Nevertheless, Klotz did his best to quell my demand for answers. “The main physical effect here is Bernoulli’s principle, in which a fluid that’s increasing in velocity experiences a corresponding drop in pressure,” he explains. Pressure is vital in this situation, since the high outside pressure should theoretically enter the vehicle to fill the lower inside pressure, pushing the fart outside in the process. “In this scenario, the air is speeding up as it goes over the car, and the pressure in the car remains the same, so there’s a pressure difference between the interior and exterior of the car. This pressure difference can be calculated and is proportional to the square of the velocity of air moving past the car (when you’re in the car, it seems like the air is moving past you).”

“Plugging in some numbers,” Klotz continues, “going 100 miles per hour gives a pressure difference of about one percent of the atmosphere, equivalent to the drop in pressure from the ground to the top of a 300-foot hill. This difference is smaller at lower speeds — about half as much at 70 miles per hour.” So while we’ve yet to come upon any specific numbers, you can see how the higher pressure difference at higher speeds can contribute to removing a fart from inside a car quicker.

Continuing the equation, Klotz says, “In principle, you could argue that the necessary time for airflow is inversely proportional to the pressure difference — based on Darcy’s law, which doesn’t quite apply here, but roll with it — so that you’d have to lower the window for four times as long at 40 miles per hour as you would at 80.” 

Sounds like we’re getting somewhere! Oh, wait… 

“However,” Klotz emphasizes, “that’s probably wrong. With a lot of things in fluid dynamics, which include airflow, you basically have to do a simulation (or an experiment) of the specific scenario. It’s hard to generalize from fundamental principles to specific scenarios. The closest thing I could find was a paper looking at airflow to cool Indian buses with the windows down and the air conditioning off — they built a tiny bus, filled it with dye, put it in flowing water and watched the dye get sucked out of the mini bus. They also compared that to simulations and an experiment with smoke on an actual bus.
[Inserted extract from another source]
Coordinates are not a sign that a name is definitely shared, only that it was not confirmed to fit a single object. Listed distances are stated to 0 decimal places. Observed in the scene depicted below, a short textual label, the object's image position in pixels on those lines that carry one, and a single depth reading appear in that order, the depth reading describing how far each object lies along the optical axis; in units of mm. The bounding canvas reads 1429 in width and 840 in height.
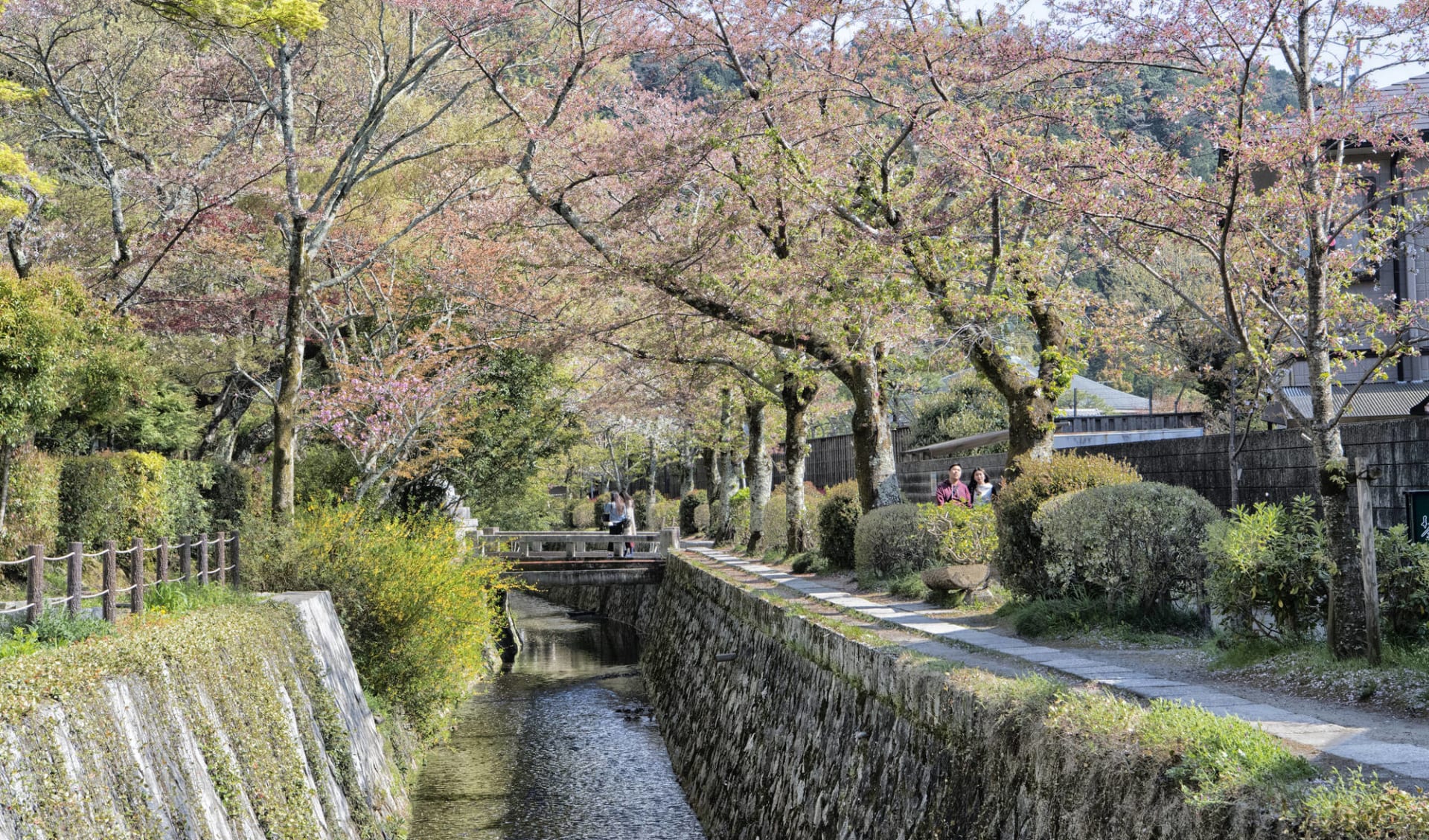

Sadly, I couldn’t find any literature about farts in a car.” 

The researchers in this study also had trouble figuring things out, which poses even more problems for my purposes of coming to some kind of convincing answer. “The studies show that flow inside a bus with open windows is complex,” the research concludes.

Shit!

Making things worse, Klotz mentions that rolling down the windows might not even help that much. “If the fart gas has spread through the air, it’s everywhere and flowing some of the air out won’t necessarily help,” he says. “It would only be beneficial if the odor plume itself got sucked out the window by the Bernoulli effect.” Which is honestly asking a lot of physics.

What I can share to at least provide some help to anyone who regularly farts in their car is this tidbit Rob Murdoch, a technical expert at Mazda, provided to Autotrader

“All else being equal, a general rule is to open the driver’s window a couple of inches, and the rear passenger window half way. This causes a turbulent diagonal cross-shear of the air-mass through the cabin, meaning the offending smell will be drawn across and to the rear of the vehicle, and out the window expediently.”

So to review what we learned today, driving faster should theoretically speed up the removal of a fart from the interior of your vehicle, but also, there are still some questions in this world that even science can’t solve, Goddammit.